A stent is a tiny mesh tube that doctors insert into narrowed or weakened arteries to prop them open. The procedure saves lives for people in the midst of a heart attack, but it’s also prescribed for stable heart patients with angina—the chest pain and tightness caused by limited blood flow to the heart. Even pain-free patients with arterial blockages sometimes get stents, and cost of the procedure starts at about $11,000 for people without insurance.
Patients often report relief from the procedure, but the new study, published last week in The Lancet, found no significant difference in pain relief among patients treated with stents compared to those treated with a placebo procedure.
In the randomized, controlled experiment involving 200 patients in the United Kingdom with severe narrowing of one artery, about half were treated with stents, and the other half underwent a placebo procedure. All were given drugs to reduce the risk of a heart attack and prevent blood clots. Neither the patients nor the researchers observing them during the six-week study knew who received stents and who did not.
After six weeks, all the patients reported relief in angina symptoms, and all showed an improvement on treadmill tests—regardless of whether or not they had received a stent.
"All cardiology guidelines should be revised," wrote David L. Brown, MD, of the Washington University School of Medicine and Rita F. Redberg of the University of California, San Francisco, in an editorial in the same issue of The Lancet.

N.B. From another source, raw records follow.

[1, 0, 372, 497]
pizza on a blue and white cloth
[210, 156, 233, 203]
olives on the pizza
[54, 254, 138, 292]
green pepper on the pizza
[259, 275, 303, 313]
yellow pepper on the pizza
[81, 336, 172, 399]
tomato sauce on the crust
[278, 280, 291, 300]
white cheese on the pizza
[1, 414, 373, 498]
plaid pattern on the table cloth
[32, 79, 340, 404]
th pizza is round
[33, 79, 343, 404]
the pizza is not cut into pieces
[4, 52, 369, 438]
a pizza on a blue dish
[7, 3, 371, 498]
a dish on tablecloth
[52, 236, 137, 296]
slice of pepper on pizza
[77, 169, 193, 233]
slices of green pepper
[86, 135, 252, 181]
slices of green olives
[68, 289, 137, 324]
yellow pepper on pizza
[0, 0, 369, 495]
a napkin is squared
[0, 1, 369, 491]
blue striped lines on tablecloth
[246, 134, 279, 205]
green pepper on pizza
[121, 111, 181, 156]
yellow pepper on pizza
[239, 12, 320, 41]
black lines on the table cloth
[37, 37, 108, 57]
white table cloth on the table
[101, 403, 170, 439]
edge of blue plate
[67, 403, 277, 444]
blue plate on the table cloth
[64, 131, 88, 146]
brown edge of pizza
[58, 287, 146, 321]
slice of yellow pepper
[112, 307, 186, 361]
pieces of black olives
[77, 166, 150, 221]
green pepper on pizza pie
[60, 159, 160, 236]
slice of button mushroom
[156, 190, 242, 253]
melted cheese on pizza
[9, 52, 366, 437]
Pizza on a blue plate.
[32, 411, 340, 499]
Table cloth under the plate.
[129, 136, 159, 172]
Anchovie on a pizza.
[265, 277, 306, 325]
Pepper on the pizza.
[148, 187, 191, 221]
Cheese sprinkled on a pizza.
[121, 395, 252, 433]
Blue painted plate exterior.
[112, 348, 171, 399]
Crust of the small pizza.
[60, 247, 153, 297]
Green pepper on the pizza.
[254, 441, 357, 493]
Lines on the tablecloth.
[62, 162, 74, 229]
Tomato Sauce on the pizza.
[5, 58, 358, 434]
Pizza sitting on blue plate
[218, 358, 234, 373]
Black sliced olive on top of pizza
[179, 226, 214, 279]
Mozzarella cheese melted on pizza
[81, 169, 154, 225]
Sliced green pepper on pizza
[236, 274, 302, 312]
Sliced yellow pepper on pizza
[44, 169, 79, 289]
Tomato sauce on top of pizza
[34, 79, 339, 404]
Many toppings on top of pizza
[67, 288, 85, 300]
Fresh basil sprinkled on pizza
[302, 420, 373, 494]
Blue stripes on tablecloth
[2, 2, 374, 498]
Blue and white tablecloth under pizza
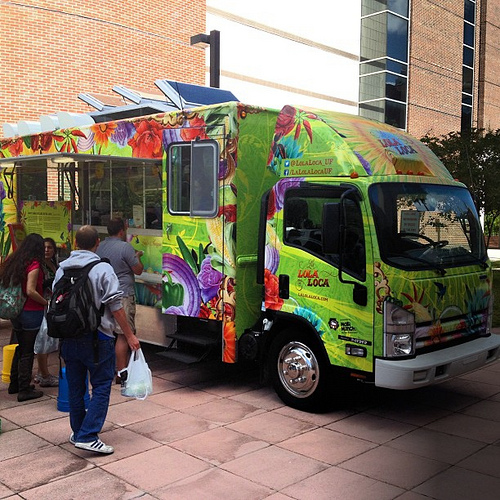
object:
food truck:
[1, 77, 499, 414]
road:
[0, 323, 500, 497]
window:
[461, 18, 478, 50]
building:
[0, 0, 500, 249]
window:
[360, 13, 410, 62]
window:
[357, 56, 410, 78]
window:
[358, 72, 410, 104]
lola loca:
[297, 268, 330, 287]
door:
[263, 179, 378, 372]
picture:
[161, 233, 228, 322]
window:
[83, 158, 163, 233]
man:
[44, 223, 141, 455]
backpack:
[44, 254, 108, 339]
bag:
[121, 346, 156, 403]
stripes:
[87, 439, 106, 449]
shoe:
[75, 439, 115, 458]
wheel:
[267, 322, 336, 414]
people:
[2, 211, 145, 461]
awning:
[2, 153, 166, 175]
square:
[1, 417, 51, 465]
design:
[94, 121, 121, 145]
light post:
[188, 27, 224, 90]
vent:
[75, 90, 128, 115]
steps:
[162, 328, 219, 369]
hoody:
[51, 250, 125, 341]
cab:
[264, 104, 499, 393]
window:
[164, 141, 217, 218]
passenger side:
[273, 177, 373, 373]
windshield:
[367, 178, 489, 273]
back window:
[18, 155, 78, 206]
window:
[284, 184, 366, 282]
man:
[97, 217, 145, 387]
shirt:
[96, 235, 141, 295]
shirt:
[15, 261, 46, 311]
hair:
[46, 237, 60, 265]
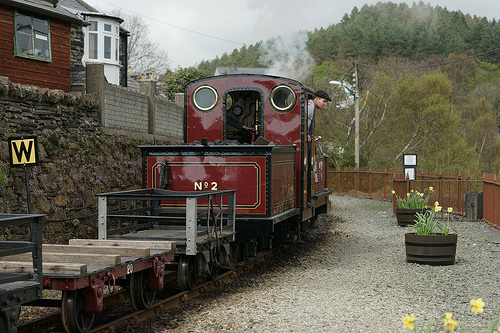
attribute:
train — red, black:
[137, 73, 329, 241]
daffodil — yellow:
[407, 200, 454, 235]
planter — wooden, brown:
[405, 233, 457, 265]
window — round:
[193, 85, 219, 111]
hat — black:
[314, 89, 331, 100]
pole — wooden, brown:
[354, 61, 360, 171]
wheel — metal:
[60, 290, 102, 333]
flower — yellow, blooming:
[402, 297, 485, 332]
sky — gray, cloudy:
[83, 0, 499, 73]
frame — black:
[402, 152, 419, 167]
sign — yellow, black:
[9, 136, 40, 167]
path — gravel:
[153, 194, 499, 332]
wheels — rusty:
[127, 253, 202, 308]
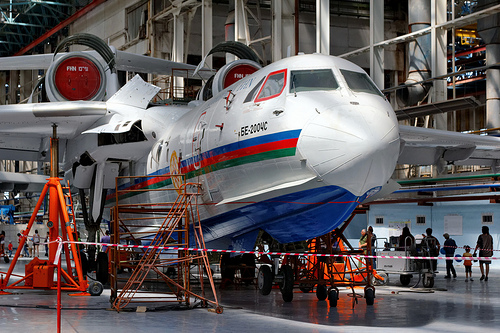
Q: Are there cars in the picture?
A: No, there are no cars.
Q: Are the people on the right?
A: Yes, the people are on the right of the image.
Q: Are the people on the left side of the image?
A: No, the people are on the right of the image.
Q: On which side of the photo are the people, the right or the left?
A: The people are on the right of the image.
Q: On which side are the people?
A: The people are on the right of the image.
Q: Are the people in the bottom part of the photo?
A: Yes, the people are in the bottom of the image.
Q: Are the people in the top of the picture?
A: No, the people are in the bottom of the image.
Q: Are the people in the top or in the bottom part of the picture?
A: The people are in the bottom of the image.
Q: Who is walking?
A: The people are walking.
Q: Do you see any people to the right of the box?
A: Yes, there are people to the right of the box.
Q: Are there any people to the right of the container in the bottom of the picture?
A: Yes, there are people to the right of the box.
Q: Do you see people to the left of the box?
A: No, the people are to the right of the box.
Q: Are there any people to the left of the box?
A: No, the people are to the right of the box.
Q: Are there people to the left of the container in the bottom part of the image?
A: No, the people are to the right of the box.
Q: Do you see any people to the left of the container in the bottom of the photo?
A: No, the people are to the right of the box.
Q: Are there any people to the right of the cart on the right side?
A: Yes, there are people to the right of the cart.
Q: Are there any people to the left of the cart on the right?
A: No, the people are to the right of the cart.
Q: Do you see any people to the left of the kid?
A: Yes, there are people to the left of the kid.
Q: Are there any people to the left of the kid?
A: Yes, there are people to the left of the kid.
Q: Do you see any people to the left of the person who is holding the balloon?
A: Yes, there are people to the left of the kid.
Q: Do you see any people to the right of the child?
A: No, the people are to the left of the child.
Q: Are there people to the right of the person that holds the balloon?
A: No, the people are to the left of the child.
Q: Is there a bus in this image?
A: No, there are no buses.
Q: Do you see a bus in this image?
A: No, there are no buses.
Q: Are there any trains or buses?
A: No, there are no buses or trains.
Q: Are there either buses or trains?
A: No, there are no buses or trains.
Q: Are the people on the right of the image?
A: Yes, the people are on the right of the image.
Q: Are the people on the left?
A: No, the people are on the right of the image.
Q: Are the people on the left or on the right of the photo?
A: The people are on the right of the image.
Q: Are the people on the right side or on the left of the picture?
A: The people are on the right of the image.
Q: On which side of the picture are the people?
A: The people are on the right of the image.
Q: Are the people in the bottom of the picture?
A: Yes, the people are in the bottom of the image.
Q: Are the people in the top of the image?
A: No, the people are in the bottom of the image.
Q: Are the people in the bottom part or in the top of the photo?
A: The people are in the bottom of the image.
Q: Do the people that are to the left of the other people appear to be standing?
A: Yes, the people are standing.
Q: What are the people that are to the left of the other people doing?
A: The people are standing.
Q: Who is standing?
A: The people are standing.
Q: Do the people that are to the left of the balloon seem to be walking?
A: No, the people are standing.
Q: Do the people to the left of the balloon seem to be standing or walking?
A: The people are standing.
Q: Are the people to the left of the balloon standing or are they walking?
A: The people are standing.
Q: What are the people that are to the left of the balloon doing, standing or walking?
A: The people are standing.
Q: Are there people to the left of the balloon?
A: Yes, there are people to the left of the balloon.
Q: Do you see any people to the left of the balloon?
A: Yes, there are people to the left of the balloon.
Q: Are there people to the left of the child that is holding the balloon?
A: Yes, there are people to the left of the kid.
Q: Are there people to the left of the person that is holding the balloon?
A: Yes, there are people to the left of the kid.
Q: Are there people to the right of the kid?
A: No, the people are to the left of the kid.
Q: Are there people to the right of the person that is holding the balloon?
A: No, the people are to the left of the kid.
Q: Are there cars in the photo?
A: No, there are no cars.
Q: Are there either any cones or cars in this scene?
A: No, there are no cars or cones.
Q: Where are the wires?
A: The wires are on the floor.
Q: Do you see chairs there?
A: No, there are no chairs.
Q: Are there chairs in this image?
A: No, there are no chairs.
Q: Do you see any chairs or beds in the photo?
A: No, there are no chairs or beds.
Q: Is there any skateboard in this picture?
A: No, there are no skateboards.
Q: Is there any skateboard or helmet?
A: No, there are no skateboards or helmets.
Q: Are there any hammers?
A: No, there are no hammers.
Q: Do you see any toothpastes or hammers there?
A: No, there are no hammers or toothpastes.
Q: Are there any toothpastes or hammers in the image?
A: No, there are no hammers or toothpastes.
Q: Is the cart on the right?
A: Yes, the cart is on the right of the image.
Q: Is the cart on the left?
A: No, the cart is on the right of the image.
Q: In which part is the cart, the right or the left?
A: The cart is on the right of the image.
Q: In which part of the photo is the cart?
A: The cart is on the right of the image.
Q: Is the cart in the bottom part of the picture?
A: Yes, the cart is in the bottom of the image.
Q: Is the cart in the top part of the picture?
A: No, the cart is in the bottom of the image.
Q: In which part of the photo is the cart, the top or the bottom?
A: The cart is in the bottom of the image.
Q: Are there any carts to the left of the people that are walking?
A: Yes, there is a cart to the left of the people.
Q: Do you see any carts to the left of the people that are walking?
A: Yes, there is a cart to the left of the people.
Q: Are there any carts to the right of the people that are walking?
A: No, the cart is to the left of the people.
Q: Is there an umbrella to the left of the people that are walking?
A: No, there is a cart to the left of the people.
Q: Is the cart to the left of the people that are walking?
A: Yes, the cart is to the left of the people.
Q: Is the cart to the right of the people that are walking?
A: No, the cart is to the left of the people.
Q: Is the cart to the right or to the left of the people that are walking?
A: The cart is to the left of the people.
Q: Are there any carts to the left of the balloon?
A: Yes, there is a cart to the left of the balloon.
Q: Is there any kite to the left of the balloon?
A: No, there is a cart to the left of the balloon.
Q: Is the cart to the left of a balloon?
A: Yes, the cart is to the left of a balloon.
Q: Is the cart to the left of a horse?
A: No, the cart is to the left of a balloon.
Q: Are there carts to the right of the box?
A: Yes, there is a cart to the right of the box.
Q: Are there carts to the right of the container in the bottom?
A: Yes, there is a cart to the right of the box.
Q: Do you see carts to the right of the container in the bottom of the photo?
A: Yes, there is a cart to the right of the box.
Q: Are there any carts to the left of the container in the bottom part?
A: No, the cart is to the right of the box.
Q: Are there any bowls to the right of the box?
A: No, there is a cart to the right of the box.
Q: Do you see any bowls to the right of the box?
A: No, there is a cart to the right of the box.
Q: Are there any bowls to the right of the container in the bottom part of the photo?
A: No, there is a cart to the right of the box.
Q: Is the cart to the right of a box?
A: Yes, the cart is to the right of a box.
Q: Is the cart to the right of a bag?
A: No, the cart is to the right of a box.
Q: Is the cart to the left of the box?
A: No, the cart is to the right of the box.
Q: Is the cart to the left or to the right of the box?
A: The cart is to the right of the box.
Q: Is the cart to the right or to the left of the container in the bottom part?
A: The cart is to the right of the box.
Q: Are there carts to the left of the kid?
A: Yes, there is a cart to the left of the kid.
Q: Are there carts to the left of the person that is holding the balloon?
A: Yes, there is a cart to the left of the kid.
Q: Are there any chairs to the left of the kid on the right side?
A: No, there is a cart to the left of the child.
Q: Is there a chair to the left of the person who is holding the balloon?
A: No, there is a cart to the left of the child.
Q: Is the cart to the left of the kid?
A: Yes, the cart is to the left of the kid.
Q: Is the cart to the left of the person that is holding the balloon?
A: Yes, the cart is to the left of the kid.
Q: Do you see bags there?
A: No, there are no bags.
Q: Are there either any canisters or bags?
A: No, there are no bags or canisters.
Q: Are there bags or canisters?
A: No, there are no bags or canisters.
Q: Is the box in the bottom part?
A: Yes, the box is in the bottom of the image.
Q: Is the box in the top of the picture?
A: No, the box is in the bottom of the image.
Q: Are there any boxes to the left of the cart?
A: Yes, there is a box to the left of the cart.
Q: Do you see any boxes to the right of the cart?
A: No, the box is to the left of the cart.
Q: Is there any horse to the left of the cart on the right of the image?
A: No, there is a box to the left of the cart.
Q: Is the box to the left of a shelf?
A: No, the box is to the left of a cart.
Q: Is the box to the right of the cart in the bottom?
A: No, the box is to the left of the cart.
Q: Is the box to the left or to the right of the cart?
A: The box is to the left of the cart.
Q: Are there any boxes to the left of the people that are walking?
A: Yes, there is a box to the left of the people.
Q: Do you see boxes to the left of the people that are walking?
A: Yes, there is a box to the left of the people.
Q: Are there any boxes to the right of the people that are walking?
A: No, the box is to the left of the people.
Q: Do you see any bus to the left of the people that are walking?
A: No, there is a box to the left of the people.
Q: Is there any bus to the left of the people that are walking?
A: No, there is a box to the left of the people.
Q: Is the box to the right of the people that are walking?
A: No, the box is to the left of the people.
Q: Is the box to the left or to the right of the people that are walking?
A: The box is to the left of the people.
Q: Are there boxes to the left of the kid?
A: Yes, there is a box to the left of the kid.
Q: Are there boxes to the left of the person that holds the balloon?
A: Yes, there is a box to the left of the kid.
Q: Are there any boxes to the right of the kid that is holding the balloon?
A: No, the box is to the left of the kid.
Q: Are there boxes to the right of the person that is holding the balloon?
A: No, the box is to the left of the kid.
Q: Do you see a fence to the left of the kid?
A: No, there is a box to the left of the kid.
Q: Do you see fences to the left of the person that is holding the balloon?
A: No, there is a box to the left of the kid.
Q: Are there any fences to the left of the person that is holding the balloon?
A: No, there is a box to the left of the kid.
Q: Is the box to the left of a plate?
A: No, the box is to the left of the child.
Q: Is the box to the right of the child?
A: No, the box is to the left of the child.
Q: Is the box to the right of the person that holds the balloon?
A: No, the box is to the left of the child.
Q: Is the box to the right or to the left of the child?
A: The box is to the left of the child.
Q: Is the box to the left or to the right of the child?
A: The box is to the left of the child.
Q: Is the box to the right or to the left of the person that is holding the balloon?
A: The box is to the left of the child.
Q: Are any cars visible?
A: No, there are no cars.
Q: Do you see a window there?
A: Yes, there is a window.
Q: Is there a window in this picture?
A: Yes, there is a window.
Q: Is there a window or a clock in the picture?
A: Yes, there is a window.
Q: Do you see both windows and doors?
A: Yes, there are both a window and a door.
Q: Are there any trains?
A: No, there are no trains.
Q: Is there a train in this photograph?
A: No, there are no trains.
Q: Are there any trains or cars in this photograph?
A: No, there are no trains or cars.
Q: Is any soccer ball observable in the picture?
A: No, there are no soccer balls.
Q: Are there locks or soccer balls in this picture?
A: No, there are no soccer balls or locks.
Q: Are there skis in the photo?
A: No, there are no skis.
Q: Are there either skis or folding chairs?
A: No, there are no skis or folding chairs.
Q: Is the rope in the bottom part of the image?
A: Yes, the rope is in the bottom of the image.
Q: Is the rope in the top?
A: No, the rope is in the bottom of the image.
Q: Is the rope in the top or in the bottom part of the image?
A: The rope is in the bottom of the image.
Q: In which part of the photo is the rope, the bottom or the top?
A: The rope is in the bottom of the image.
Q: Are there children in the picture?
A: Yes, there is a child.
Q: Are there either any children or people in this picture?
A: Yes, there is a child.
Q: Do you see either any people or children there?
A: Yes, there is a child.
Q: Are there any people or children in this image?
A: Yes, there is a child.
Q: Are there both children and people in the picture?
A: Yes, there are both a child and a person.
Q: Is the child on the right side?
A: Yes, the child is on the right of the image.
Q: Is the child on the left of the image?
A: No, the child is on the right of the image.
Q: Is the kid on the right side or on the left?
A: The kid is on the right of the image.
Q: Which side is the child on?
A: The child is on the right of the image.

“Several randomized trials have clearly shown that stents and angioplasties don't prolong life or prevent heart attacks in stable patients. Now, we know that they don't reduce angina either,” wrote Dean Ornish, MD, clinical professor of medicine at the University of California of San Francisco, commenting on a New York Times report of the study.
“In contrast, comprehensive lifestyle changes cause a 91 percent reduction in angina in only a few weeks, reverse the progression of coronary artery blockages, and cause a 400 percent improvement in blood flow at a fraction of the costs, and the only side-effects are good ones,” added Ornish, who is also founder and president of the Preventive Medicine Research Institute in Sausalito, California.